[Dataset entries]
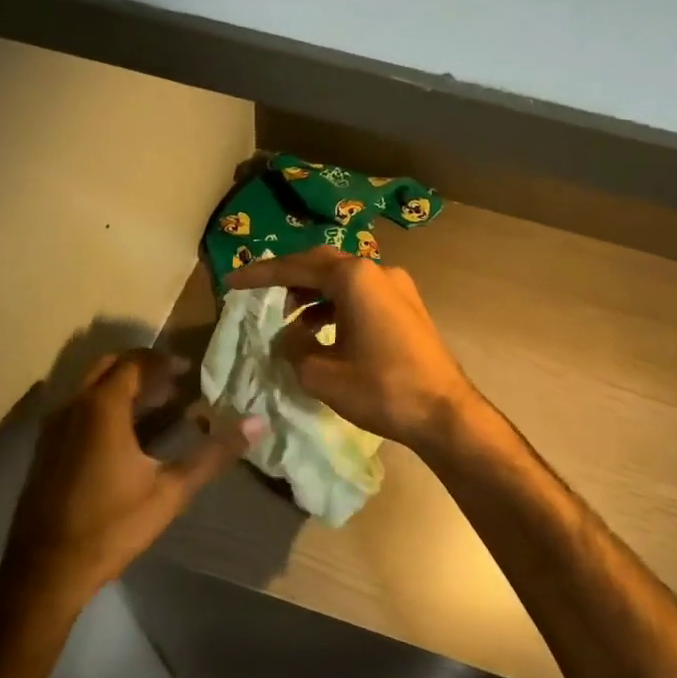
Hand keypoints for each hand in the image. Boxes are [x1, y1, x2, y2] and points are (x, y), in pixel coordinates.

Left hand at [1, 349, 260, 608]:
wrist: (46, 569)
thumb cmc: (112, 525)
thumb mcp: (171, 491)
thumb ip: (213, 454)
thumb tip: (257, 424)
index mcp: (102, 408)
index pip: (134, 363)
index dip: (163, 361)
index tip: (189, 370)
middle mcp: (73, 406)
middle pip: (108, 367)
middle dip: (142, 368)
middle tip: (174, 381)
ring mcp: (54, 427)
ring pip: (90, 388)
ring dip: (122, 387)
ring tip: (157, 403)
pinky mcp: (46, 448)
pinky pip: (78, 408)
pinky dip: (104, 405)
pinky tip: (126, 435)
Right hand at [225, 248, 477, 451]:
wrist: (444, 413)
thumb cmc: (382, 389)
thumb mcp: (322, 374)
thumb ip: (293, 349)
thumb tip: (287, 338)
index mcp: (355, 278)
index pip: (296, 267)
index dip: (260, 274)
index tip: (232, 281)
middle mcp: (377, 271)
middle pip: (321, 264)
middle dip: (288, 278)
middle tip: (260, 293)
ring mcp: (397, 287)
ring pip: (343, 279)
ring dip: (313, 293)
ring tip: (289, 320)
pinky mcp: (407, 306)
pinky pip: (361, 295)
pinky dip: (336, 305)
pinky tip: (321, 330)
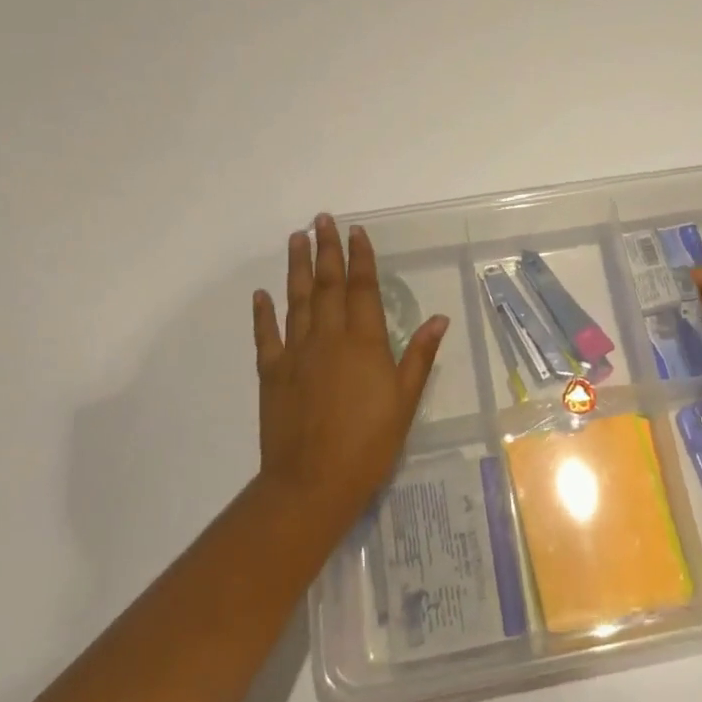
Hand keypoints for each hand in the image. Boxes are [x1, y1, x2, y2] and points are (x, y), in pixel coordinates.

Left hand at [253, 215, 448, 522]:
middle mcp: (327, 338)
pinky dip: (264, 313)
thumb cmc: (369, 443)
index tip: (355, 231)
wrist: (313, 482)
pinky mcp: (271, 373)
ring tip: (296, 239)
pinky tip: (262, 294)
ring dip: (297, 268)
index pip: (362, 288)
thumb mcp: (405, 400)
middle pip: (327, 285)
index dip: (360, 258)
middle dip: (326, 250)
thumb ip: (419, 356)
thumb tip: (439, 319)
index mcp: (363, 342)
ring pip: (296, 300)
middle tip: (321, 220)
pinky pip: (266, 335)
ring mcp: (295, 353)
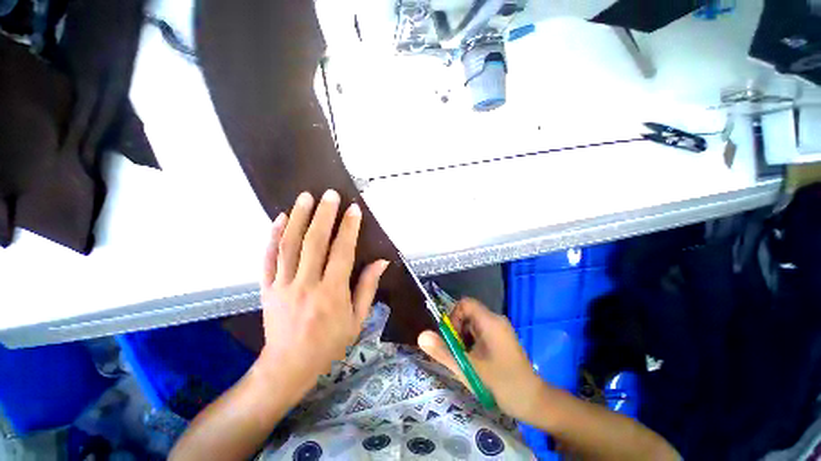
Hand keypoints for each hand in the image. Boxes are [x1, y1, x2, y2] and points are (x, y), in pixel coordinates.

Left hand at [256, 190, 388, 396]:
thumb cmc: (330, 343)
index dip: (349, 229)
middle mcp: (306, 284)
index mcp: (332, 293)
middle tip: (330, 194)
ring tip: (306, 197)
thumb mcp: (358, 319)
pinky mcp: (267, 289)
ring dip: (299, 218)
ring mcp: (283, 285)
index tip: (354, 209)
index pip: (342, 252)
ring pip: (290, 245)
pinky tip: (281, 218)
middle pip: (315, 242)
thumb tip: (381, 261)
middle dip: (324, 215)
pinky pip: (269, 258)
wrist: (289, 366)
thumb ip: (368, 287)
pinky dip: (273, 236)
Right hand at [418, 298, 548, 421]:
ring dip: (465, 340)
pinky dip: (473, 344)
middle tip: (460, 354)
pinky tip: (477, 363)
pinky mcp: (502, 339)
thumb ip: (443, 351)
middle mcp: (495, 320)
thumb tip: (421, 336)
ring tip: (468, 361)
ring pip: (473, 325)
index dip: (453, 317)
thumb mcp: (467, 368)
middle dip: (458, 332)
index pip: (464, 303)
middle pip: (468, 314)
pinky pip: (481, 333)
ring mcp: (500, 330)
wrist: (534, 402)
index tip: (453, 339)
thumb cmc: (501, 383)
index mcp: (489, 321)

## Action item
Only the lines from the one holding "ring pip: (290, 245)" through the final line of the entries, both included, should be given again, word for word.

## Task output
ring pip: (290, 245)
pinky tip: (281, 218)
middle pip: (315, 242)
thumb tip: (381, 261)
middle dip: (324, 215)
pinky pip: (269, 258)
wrist: (289, 366)
thumb ip: (368, 287)
pinky dip: (273, 236)
Right hand at [418, 298, 548, 421]:
ring dip: (465, 340)
pinky dip: (473, 344)
middle tip: (460, 354)
pinky tip: (477, 363)
pinky mcp: (502, 339)
thumb ip: (443, 351)
middle mcp: (495, 320)
thumb tip: (421, 336)
ring tip: (468, 361)
ring pip: (473, 325)
index dip: (453, 317)
thumb mcp: (467, 368)
middle dip: (458, 332)
index pip: (464, 303)
middle pip: (468, 314)
pinky pip: (481, 333)
ring mcp: (500, 330)
wrist: (534, 402)
index tip: (453, 339)
thumb cmc: (501, 383)
index mcp: (489, 321)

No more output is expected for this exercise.